Tuesday, January 23, 2018

Hope Incarnated

By Sr. Annie Klapheke, SC Federation Temporary Professed

      Click HERE to learn more about Annie

      Click HERE to learn more about the SC Federation

Thirty-two young women religious gathered in a circle.  At times, the room vibrated with roaring laughter, at other times we held sacred silence.  Whether laughing or in silence, the energy and the Spirit were palpable.
2018 Giving Voice 20's and 30's Retreat (provided photo)
I was at the Giving Voice annual 20’s and 30’s retreat.  Giving Voice is a national, peer-led organization for women religious under the age of 50 years.  Every year, the youngest members of this cohort – those in their 20’s and 30’s – gather for a weekend to share dreams, stories, laughter, tears and prayer.  This year, particularly, we came together to share hope. 

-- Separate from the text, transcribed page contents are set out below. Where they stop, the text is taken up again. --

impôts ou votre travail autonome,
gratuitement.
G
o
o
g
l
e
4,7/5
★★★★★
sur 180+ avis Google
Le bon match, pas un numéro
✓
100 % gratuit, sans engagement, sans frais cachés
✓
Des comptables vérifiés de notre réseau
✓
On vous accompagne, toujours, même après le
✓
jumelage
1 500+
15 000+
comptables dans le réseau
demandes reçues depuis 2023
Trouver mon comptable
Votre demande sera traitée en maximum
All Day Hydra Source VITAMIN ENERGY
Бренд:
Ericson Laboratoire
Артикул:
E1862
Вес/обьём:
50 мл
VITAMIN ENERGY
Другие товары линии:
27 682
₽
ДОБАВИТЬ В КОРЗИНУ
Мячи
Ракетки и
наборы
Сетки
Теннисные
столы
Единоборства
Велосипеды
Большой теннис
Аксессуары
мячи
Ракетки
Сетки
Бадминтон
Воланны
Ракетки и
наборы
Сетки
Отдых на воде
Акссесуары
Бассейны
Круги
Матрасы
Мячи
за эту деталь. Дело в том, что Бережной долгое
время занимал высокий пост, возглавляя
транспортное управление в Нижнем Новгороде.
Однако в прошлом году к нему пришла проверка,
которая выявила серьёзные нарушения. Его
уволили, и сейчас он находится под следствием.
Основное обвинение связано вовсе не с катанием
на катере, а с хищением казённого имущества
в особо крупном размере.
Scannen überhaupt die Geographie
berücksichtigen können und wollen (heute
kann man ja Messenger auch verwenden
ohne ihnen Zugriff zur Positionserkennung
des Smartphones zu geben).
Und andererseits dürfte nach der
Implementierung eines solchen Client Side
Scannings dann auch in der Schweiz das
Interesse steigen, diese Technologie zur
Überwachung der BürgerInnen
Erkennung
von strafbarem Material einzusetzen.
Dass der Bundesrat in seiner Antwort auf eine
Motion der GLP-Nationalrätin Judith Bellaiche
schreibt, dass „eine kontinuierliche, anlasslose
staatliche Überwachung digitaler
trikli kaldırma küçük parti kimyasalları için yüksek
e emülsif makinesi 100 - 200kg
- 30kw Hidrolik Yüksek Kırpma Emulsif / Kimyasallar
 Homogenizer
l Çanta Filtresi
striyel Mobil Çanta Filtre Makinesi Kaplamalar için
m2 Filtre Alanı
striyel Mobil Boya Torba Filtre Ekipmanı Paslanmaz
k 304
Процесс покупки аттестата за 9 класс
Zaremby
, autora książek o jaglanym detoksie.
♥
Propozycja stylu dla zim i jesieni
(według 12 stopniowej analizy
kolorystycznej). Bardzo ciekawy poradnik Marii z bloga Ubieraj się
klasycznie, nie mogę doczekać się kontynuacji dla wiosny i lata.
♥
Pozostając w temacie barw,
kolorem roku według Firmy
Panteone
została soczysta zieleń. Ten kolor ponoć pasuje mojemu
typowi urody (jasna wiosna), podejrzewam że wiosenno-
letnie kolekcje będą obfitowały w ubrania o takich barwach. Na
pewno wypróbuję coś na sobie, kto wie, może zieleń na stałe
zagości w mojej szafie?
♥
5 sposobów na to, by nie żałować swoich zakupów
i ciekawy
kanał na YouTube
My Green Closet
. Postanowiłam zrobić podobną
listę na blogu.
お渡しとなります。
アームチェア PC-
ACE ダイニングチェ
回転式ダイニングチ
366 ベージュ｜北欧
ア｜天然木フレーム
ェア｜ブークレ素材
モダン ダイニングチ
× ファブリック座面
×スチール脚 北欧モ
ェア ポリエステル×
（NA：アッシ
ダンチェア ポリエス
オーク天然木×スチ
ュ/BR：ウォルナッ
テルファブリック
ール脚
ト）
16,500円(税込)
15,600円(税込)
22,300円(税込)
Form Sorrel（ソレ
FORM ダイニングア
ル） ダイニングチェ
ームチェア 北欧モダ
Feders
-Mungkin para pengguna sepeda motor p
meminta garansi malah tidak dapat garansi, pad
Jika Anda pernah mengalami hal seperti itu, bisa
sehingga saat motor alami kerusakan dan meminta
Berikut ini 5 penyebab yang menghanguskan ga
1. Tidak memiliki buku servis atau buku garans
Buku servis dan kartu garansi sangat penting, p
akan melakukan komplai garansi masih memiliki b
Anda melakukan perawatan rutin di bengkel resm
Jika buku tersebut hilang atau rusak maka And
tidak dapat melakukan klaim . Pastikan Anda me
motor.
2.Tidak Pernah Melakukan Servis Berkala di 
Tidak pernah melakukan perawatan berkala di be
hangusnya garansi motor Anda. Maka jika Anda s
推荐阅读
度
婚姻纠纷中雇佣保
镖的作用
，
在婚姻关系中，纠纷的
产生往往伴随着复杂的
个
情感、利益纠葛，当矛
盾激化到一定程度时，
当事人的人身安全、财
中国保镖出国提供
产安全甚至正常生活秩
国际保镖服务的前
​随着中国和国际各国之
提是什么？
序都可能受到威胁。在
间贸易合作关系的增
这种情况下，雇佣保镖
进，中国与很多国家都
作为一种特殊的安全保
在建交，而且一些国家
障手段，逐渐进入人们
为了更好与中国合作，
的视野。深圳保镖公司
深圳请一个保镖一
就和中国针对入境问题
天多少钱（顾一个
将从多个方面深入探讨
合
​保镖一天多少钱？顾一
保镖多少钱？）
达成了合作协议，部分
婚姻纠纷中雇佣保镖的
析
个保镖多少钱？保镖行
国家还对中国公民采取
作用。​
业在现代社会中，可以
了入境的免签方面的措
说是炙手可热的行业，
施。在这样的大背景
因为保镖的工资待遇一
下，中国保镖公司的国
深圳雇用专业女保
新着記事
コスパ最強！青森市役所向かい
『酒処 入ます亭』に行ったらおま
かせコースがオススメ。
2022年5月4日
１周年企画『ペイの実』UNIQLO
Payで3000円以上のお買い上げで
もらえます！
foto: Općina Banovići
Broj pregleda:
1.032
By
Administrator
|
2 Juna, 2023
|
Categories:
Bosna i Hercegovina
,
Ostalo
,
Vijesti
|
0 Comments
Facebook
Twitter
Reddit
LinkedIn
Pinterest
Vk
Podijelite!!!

Our retreat planners chose the theme ‘Cultivating Courageous Hope’.  For our opening session, we were asked to bring a symbol which represented our own sense of hope.  As I packed my bag the night before retreat I pondered what I should bring.  With the prayers of the Christmas season still fresh in my heart, I went down to our basement and dug into a box with our recently-packed-away nativity scene.  I pull out the baby Jesus.  For me, the Incarnation is one of the greatest signs of hope.  God could have chosen to remain separate from us, guiding us and loving us from a distance, and communicating with us through prophets and angelic messengers.  But God chose to be in solidarity with us, as humans, in the flesh. 

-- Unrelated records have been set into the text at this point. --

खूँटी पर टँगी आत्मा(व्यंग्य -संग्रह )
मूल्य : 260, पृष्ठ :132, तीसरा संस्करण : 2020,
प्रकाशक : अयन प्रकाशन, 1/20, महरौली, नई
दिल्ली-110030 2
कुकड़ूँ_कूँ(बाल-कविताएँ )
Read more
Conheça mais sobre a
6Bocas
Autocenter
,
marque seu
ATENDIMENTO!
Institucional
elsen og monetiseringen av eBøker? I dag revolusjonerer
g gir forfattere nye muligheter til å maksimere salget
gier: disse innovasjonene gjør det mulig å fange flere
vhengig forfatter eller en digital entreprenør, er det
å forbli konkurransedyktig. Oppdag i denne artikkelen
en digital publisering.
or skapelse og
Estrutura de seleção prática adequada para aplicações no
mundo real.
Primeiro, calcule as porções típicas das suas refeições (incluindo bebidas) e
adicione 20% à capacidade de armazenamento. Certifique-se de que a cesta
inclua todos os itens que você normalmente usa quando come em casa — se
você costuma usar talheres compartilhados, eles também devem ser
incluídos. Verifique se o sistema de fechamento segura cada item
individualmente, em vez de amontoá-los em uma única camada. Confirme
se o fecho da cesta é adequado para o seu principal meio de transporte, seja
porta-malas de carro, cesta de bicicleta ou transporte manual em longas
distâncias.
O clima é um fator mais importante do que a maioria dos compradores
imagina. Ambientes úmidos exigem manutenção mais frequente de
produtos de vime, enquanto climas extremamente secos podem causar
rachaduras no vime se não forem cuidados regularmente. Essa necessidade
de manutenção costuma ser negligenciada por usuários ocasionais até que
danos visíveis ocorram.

And because of this, everything changed. 

If God could break the divide between heaven and earth and enter into the messiness of human existence over 2000 years ago, then there is no situation too dismal that God cannot enter into today – war, poverty, racism, the desperation of immigrants and refugees, environmental degradation, divided families and nations.  God can break into any of these situations, and that gives me great hope.  The Incarnation was not a one-time event.  It happens every day when we choose to act as Christ’s hands and feet in the world today.  I felt God incarnated in that circle with 31 other young Sisters.  I see these peers and know there is hope for the future of religious life. 

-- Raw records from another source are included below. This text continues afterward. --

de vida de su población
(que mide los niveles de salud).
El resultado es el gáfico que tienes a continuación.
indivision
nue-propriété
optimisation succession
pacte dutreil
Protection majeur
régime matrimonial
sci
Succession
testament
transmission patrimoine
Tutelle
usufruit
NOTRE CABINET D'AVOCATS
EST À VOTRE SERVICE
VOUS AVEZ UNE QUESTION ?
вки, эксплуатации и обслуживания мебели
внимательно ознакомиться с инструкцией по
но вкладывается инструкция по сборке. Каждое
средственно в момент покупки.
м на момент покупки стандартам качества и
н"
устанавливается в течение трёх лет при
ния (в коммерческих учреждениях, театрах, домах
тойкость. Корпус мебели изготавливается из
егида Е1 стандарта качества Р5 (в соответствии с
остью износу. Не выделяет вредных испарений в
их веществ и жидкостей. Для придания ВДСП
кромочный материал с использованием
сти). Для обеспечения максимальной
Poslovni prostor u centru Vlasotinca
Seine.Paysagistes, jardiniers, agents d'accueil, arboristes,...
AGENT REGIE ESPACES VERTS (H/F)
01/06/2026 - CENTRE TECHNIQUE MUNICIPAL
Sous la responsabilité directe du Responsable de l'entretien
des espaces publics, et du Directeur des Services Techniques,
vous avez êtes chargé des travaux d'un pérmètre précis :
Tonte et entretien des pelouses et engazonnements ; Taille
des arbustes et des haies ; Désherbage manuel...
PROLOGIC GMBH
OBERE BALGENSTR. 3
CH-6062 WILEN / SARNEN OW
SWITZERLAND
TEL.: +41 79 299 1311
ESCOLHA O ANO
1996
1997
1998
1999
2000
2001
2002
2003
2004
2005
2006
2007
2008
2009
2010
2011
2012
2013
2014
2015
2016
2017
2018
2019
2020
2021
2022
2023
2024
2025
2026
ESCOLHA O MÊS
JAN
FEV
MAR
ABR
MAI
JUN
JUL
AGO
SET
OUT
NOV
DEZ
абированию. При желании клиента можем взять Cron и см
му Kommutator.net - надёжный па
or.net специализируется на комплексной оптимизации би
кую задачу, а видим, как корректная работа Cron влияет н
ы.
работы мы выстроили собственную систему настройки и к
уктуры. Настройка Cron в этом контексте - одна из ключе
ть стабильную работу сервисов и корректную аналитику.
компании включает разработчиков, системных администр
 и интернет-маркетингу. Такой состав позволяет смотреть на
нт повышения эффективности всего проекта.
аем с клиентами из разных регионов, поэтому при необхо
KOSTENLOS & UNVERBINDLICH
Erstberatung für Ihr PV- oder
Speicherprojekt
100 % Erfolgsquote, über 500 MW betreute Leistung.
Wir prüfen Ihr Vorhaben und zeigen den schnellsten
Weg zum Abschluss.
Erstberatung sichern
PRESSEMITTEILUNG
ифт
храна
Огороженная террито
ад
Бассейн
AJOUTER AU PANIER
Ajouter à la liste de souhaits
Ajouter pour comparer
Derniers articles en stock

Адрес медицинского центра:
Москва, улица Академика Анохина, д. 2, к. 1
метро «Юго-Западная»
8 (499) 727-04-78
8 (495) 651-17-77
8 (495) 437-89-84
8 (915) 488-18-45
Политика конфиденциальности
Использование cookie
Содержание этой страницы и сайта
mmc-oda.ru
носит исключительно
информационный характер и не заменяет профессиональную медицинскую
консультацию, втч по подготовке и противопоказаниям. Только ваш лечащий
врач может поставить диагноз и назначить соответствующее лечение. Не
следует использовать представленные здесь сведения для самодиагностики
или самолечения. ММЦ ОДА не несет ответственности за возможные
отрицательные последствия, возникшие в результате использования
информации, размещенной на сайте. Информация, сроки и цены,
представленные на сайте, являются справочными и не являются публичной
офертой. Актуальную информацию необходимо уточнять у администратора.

During the retreat, we reflected on passages that spoke of hope.  A quote from John Paul Lederach’s The Mortal Imagination caught my attention.  Lederach describes vocation as finding one’s voice.  He states:

“To deeply understand vocation as voice, we must go beyond what is initially visible and audible, to that which has rhythm, movement and feeling.  Voice is not the externalization of sound and words.  Literally and metaphorically, voice in not located in the mouth or on the tongue where words are formed.  Voice is deeper…Where you find that meeting place, the home where heart and lungs gather, where breath meets blood, there you will find voice.  When you find your way to that home, there you will find yourself, the unique gift that God has placed on this earth.”


Lederach’s words took me again to the Incarnation – “where breath meets blood”, where
spirit meets flesh.  A question came to me, ‘Did God find God’s voice more fully by becoming human?’.  As I think about my own voice, my vocation as a woman religious, I know it most fully when I allow God to enter into the ordinary parts of my life: ministry, community living, relationships with friends and family.  God incarnated is accessible at all time and in all places.  This gives me hope.